▶ [SOURCE DOCUMENT]:
*-*-*
# Deleted books keep reappearing in Kindle wish list (Paperwhite)



## ElisabethGFoley (Nov 20, 2011)

Has anyone else encountered this problem? There are several ebooks that keep reappearing in my Kindle wish list on my Paperwhite no matter how many times I delete them. (Literally, I tap "delete" and the book disappears, I scroll down a little in the wish list, scroll back up and the deleted book is back already.) The thing is, they are books that I _already purchased_ some time ago-they were all either permanently free or were free at the time I downloaded them.

This only applies to my list when viewed through the Kindle Store on my Kindle Paperwhite itself. I thought I might be able to get rid of them by logging into my Amazon account on my computer and deleting them from the wish list there-but the problem books don't show up in the online version of the wish list. My mother has the same issue with her Paperwhite as well. Any suggestions on how to fix this?
*-*-*
▶ [REQUIRED TASK 1]:
In the Kindle wish list post, who else has the same problem on a Paperwhite?
▶ [REQUIRED TASK 2]:
Duplicate the Kindle wish list post from "Has anyone else" to "to fix this?".
▶ [REQUIRED TASK 3]:
Pick up the Kindle wish list post after its final sentence and carry it on.

▶ [DATA SHOWN]:
*-*-*
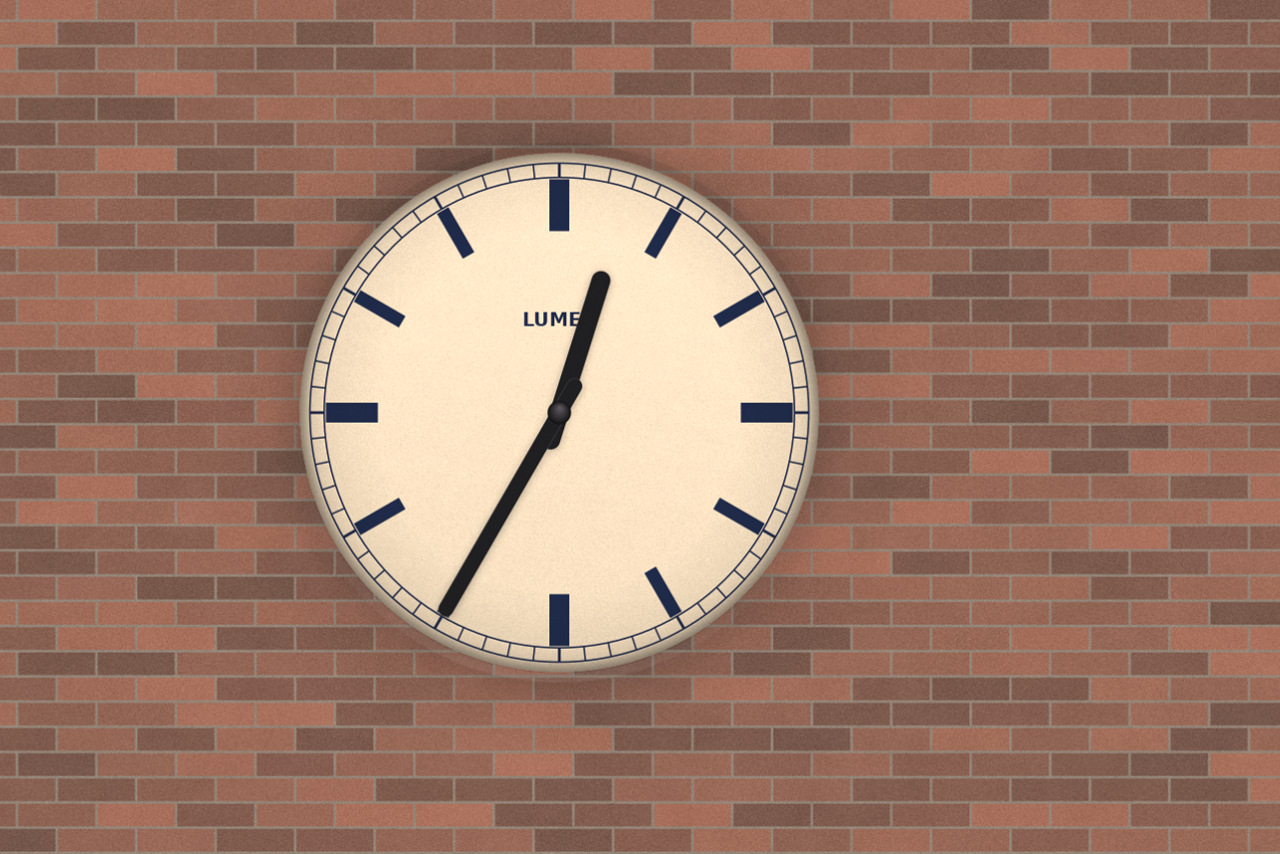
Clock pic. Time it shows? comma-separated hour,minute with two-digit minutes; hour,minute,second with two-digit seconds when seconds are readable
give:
*-*-*
▶ [TASK OUTPUT 1]:
The writer's mother.

▶ [TASK OUTPUT 2]:
Has anyone else encountered this problem? There are several ebooks that keep reappearing in my Kindle wish list on my Paperwhite no matter how many times I delete them. (Literally, I tap "delete" and the book disappears, I scroll down a little in the wish list, scroll back up and the deleted book is back already.) The thing is, they are books that I _already purchased_ some time ago-they were all either permanently free or were free at the time I downloaded them.

This only applies to my list when viewed through the Kindle Store on my Kindle Paperwhite itself. I thought I might be able to get rid of them by logging into my Amazon account on my computer and deleting them from the wish list there-but the problem books don't show up in the online version of the wish list. My mother has the same issue with her Paperwhite as well. Any suggestions on how to fix this?

▶ [TASK OUTPUT 3]:
----------



## tsemple (Apr 27, 2009)

I think Kindles are a little challenged when it comes to managing wish lists, particularly as they get larger.  For example, it will only show a max of 100 titles per wish list. I cannot say I’ve observed the specific problem you describe but it does not surprise me that it happens, particularly if you advance to a new page and then go back.

If you refresh the list after delete (e.g. choose View Wish List from the menu to start over), does the deleted item re-appear? 

At any rate you would do better to use a browser or the Amazon mobile app for this - it is more flexible and performs better.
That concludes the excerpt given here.